The price of gold has reached a new all-time high above $2,660 per ounce after surging more than 30% so far this year, marking its best year-to-date performance of this century as the U.S. M2 money supply is reaching a new high.
As first reported by Zerohedge on the microblogging platform X (formerly known as Twitter), the price of gold has been surging amid a “relentless” performance that has seen it hit new records this year.
Its performance comes as the stock market’s benchmark index, the S&P 500, also reaches a record high of 5,735 according to CoinDesk, in rallies that appear to be linked to loose monetary policy from central banks that helped the M2 money supply surge.
Per CoinDesk’s report, the combined balance sheets of the top 15 central banks in the world topped $31 trillion as of September 25, a level that was last seen back in April as the figure has been rising for months.
The M2 money supply, which includes physical currency in circulation, savings and time deposits, and money market funds, has been growing every month since February and is now standing at $21.2 trillion according to Trading Economics.
China’s commitment to significant monetary easing, coupled with the U.S. Federal Reserve’s aggressive 50 basis point rate cut, has fueled market momentum.
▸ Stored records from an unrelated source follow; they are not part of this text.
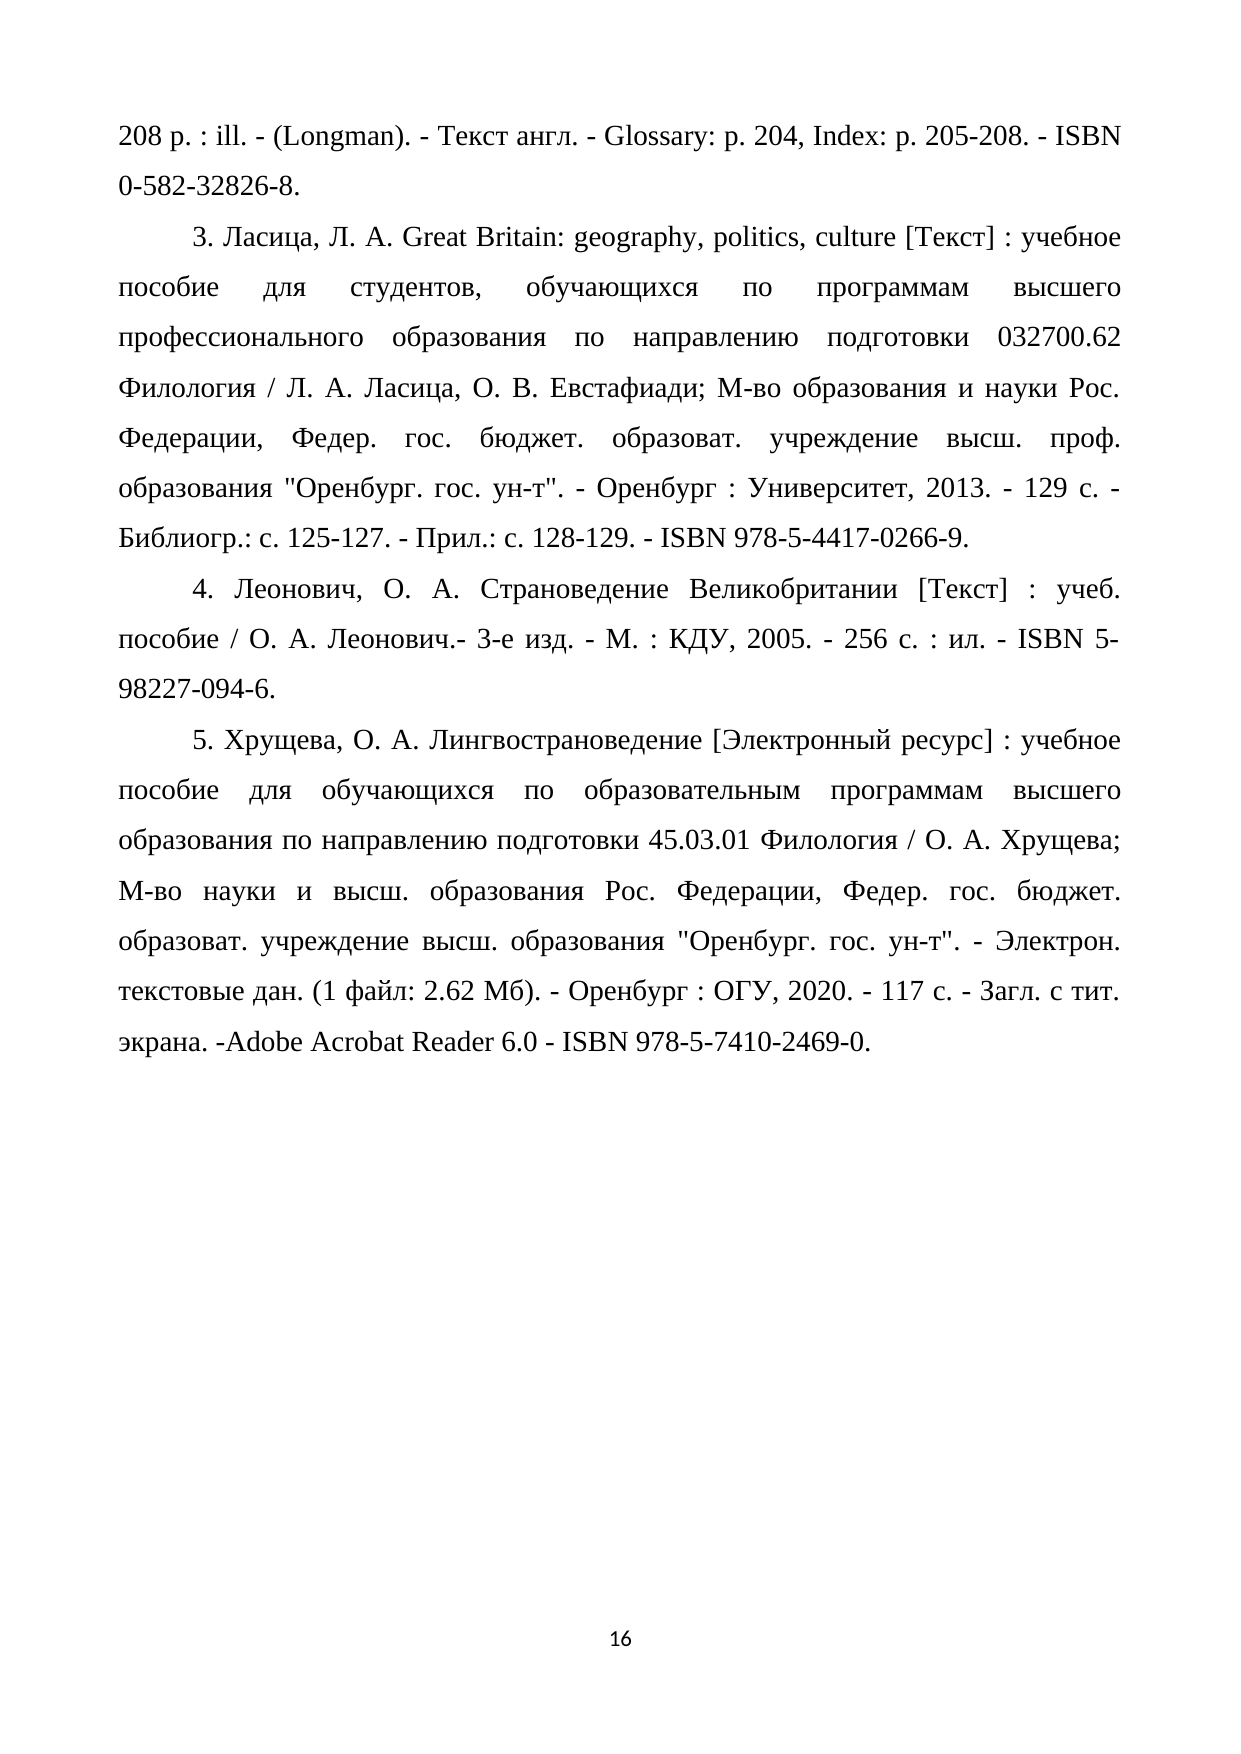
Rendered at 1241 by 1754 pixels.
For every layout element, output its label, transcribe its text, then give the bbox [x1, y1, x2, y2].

text 4. Леонович, О. А. Страноведение Великобритании [Текст] : учеб. пособие / О. А. Леонович.- 3-е изд. - М. : КДУ, 2005. - 256 с. : ил. - ISBN 5-98227-094-6. [118, 571, 1122, 705]
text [118, 118, 1122, 202]
text 5. Хрущева, О. А. Лингвострановедение [Электронный ресурс] : учебное пособие для обучающихся по образовательным программам высшего образования по направлению подготовки 45.03.01 Филология / О. А. Хрущева; М-во науки и высш. образования Рос. Федерации, Федер. гос. бюджет. образоват. учреждение высш. образования "Оренбург. гос. ун-т". - Электрон. текстовые дан. (1 файл: 2.62 Мб). - Оренбург : ОГУ, 2020. - 117 с. - Загл. с тит. экрана. -Adobe Acrobat Reader 6.0 - ISBN 978-5-7410-2469-0. [118, 722, 1122, 1057]
text 3. Ласица, Л. А. Great Britain: geography, politics, culture [Текст] : учебное пособие для студентов, обучающихся по программам высшего профессионального образования по направлению подготовки 032700.62 Филология / Л. А. Ласица, О. В. Евстафиади; М-во образования и науки Рос. Федерации, Федер. гос. бюджет. образоват. учреждение высш. проф. образования "Оренбург. гос. ун-т". - Оренбург : Университет, 2013. - 129 с. - Библиогр.: с. 125-127. - Прил.: с. 128-129. - ISBN 978-5-4417-0266-9. [118, 219, 1122, 554]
Notably, historical data shows a strong correlation between the S&P 500’s performance and the growth of M2 money supply, according to CoinDesk’s report.
Notably, cryptocurrency prices surged after the Federal Reserve’s aggressive rate cut, which meant that the correlation between cryptocurrency and US stocks surged to 67%, its second-highest level behind what was seen in the second quarter of 2022.
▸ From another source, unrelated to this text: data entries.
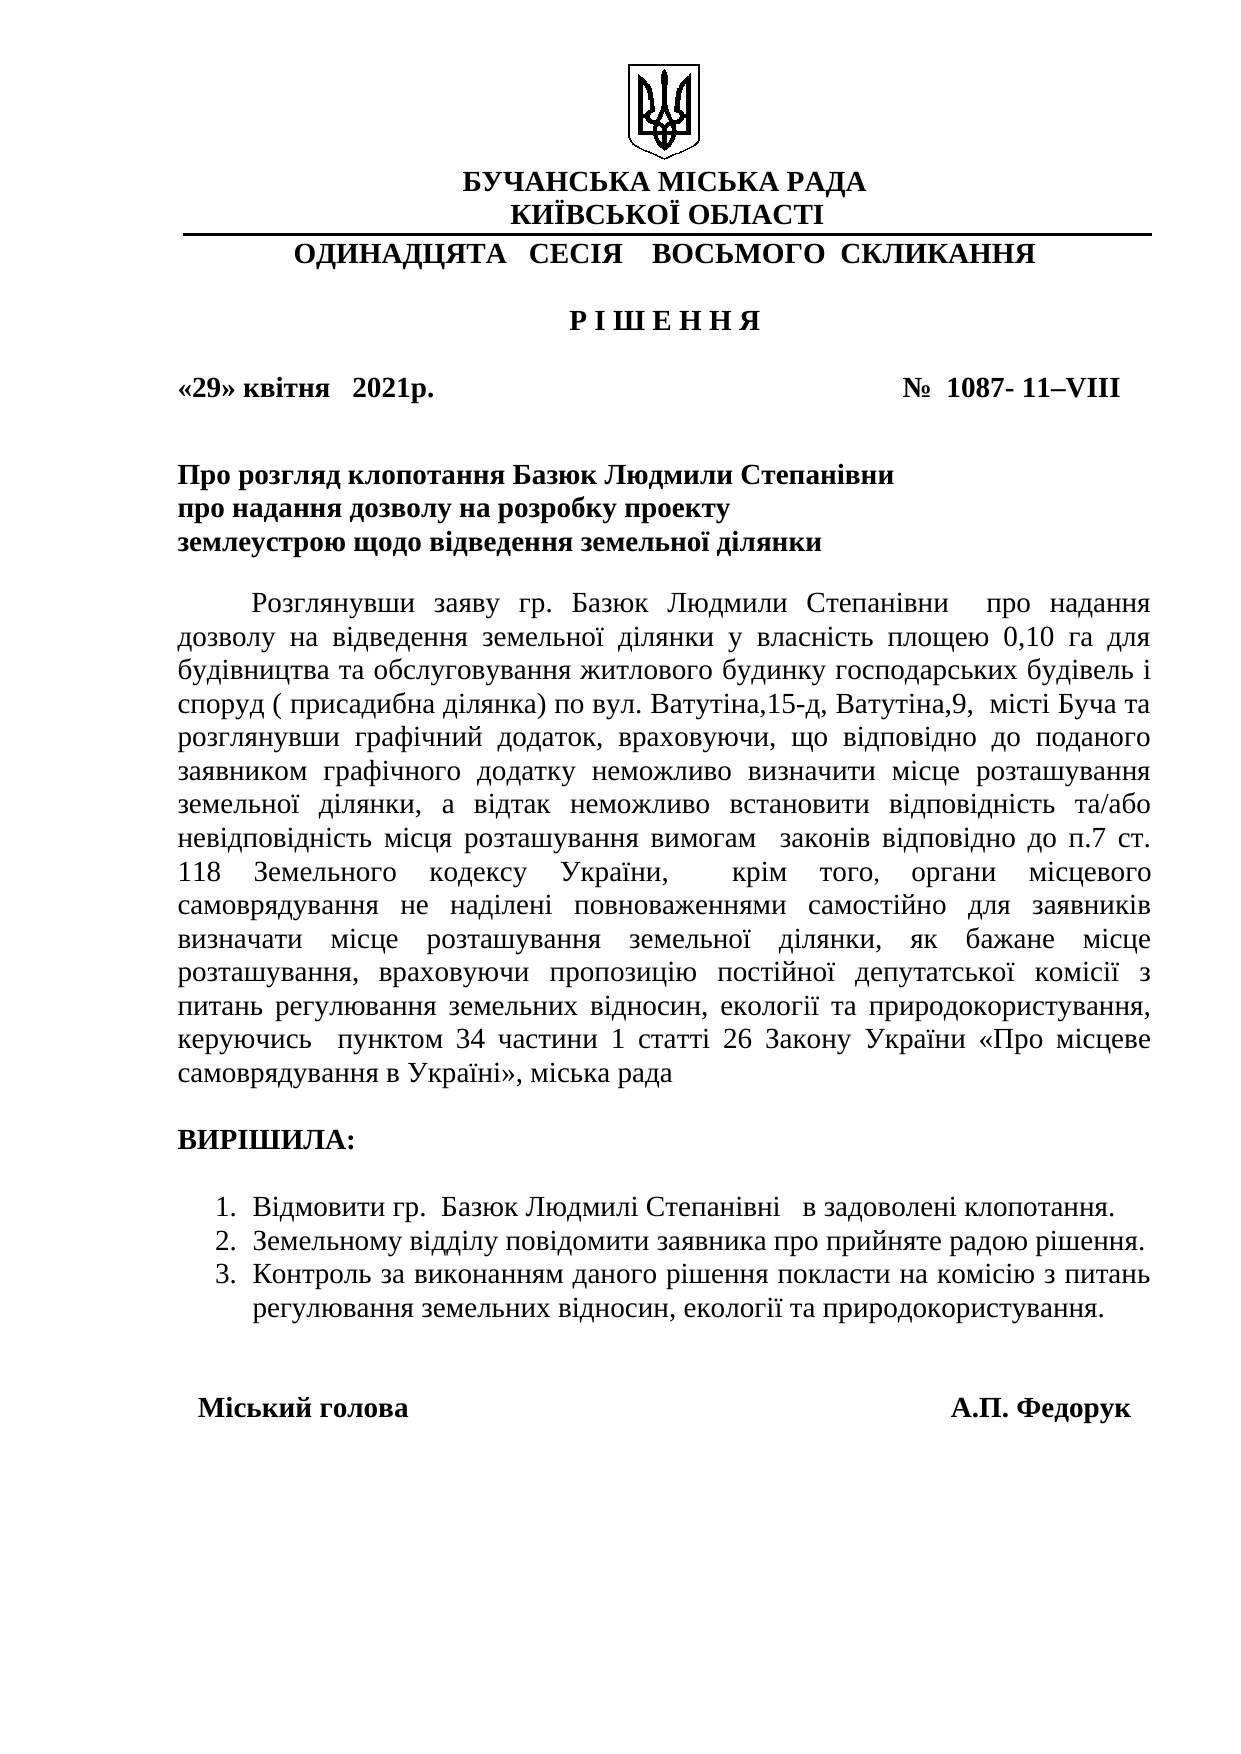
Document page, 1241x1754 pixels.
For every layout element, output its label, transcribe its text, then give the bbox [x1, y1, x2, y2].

text «29» квітня 2021р. № 1087- 11–VІІІ [177, 370, 1152, 404]
text БУЧАНСЬКА МІСЬКА РАДА [177, 164, 1152, 197]
list Земельному відділу повідомити заявника про прийняте радою рішення. [215, 1223, 1152, 1256]
list Контроль за виконанням даного рішення покласти на комісію з питань регулювання земельних відносин, екології та природокористування. [215, 1256, 1152, 1323]
text ОДИНАДЦЯТА СЕСІЯ ВОСЬМОГО СКЛИКАННЯ [177, 236, 1152, 269]
text про надання дозволу на розробку проекту [177, 490, 1152, 524]
text Р І Ш Е Н Н Я [177, 303, 1152, 337]
list Відмовити гр. Базюк Людмилі Степанівні в задоволені клопотання. [215, 1189, 1152, 1223]
text землеустрою щодо відведення земельної ділянки [177, 524, 1152, 557]
text Про розгляд клопотання Базюк Людмили Степанівни [177, 457, 1152, 490]
text КИЇВСЬКОЇ ОБЛАСТІ [183, 197, 1152, 233]
text Міський голова А.П. Федорук [177, 1390, 1152, 1424]
text Розглянувши заяву гр. Базюк Людмили Степанівни про надання дозволу на відведення земельної ділянки у власність площею 0,10 га для будівництва та обслуговування житлового будинку господарських будівель і споруд ( присадибна ділянка) по вул. Ватутіна,15-д, Ватутіна,9, місті Буча та розглянувши графічний додаток, враховуючи, що відповідно до поданого заявником графічного додатку неможливо визначити місце розташування земельної ділянки, а відтак неможливо встановити відповідність та/або невідповідність місця розташування вимогам законів відповідно до п.7 ст. 118 Земельного кодексу України, крім того, органи місцевого самоврядування не наділені повноваженнями самостійно для заявників визначати місце розташування земельної ділянки, як бажане місце розташування, враховуючи пропозицію постійної депутатської комісії з питань регулювання земельних відносин, екології та природокористування, керуючись пунктом 34 частини 1 статті 26 Закону України «Про місцеве самоврядування в Україні», міська рада [177, 585, 1152, 1088]
text ВИРІШИЛА: [177, 1122, 1152, 1156]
The correlation’s growth, according to The Kobeissi Letter, came after cryptocurrencies saw $321 million of inflows amid growing risk appetite. As reported, UBS has recently predicted that the price of gold has “further to run” and could even hit $2,700 pr ounce by June of next year as the U.S. dollar weakens amid rate cuts from the Federal Reserve.
Notably, Societe Generale has shifted 100% of its commodity allocation to gold, driven by geopolitical risks and a weakening broader commodity market.
The French bank increased its gold holdings to 7% of its total asset allocation, reflecting a 40% quarter-over-quarter rise. This pivot toward gold signals growing confidence in the yellow metal as a safe-haven asset amid ongoing uncertainties in global markets.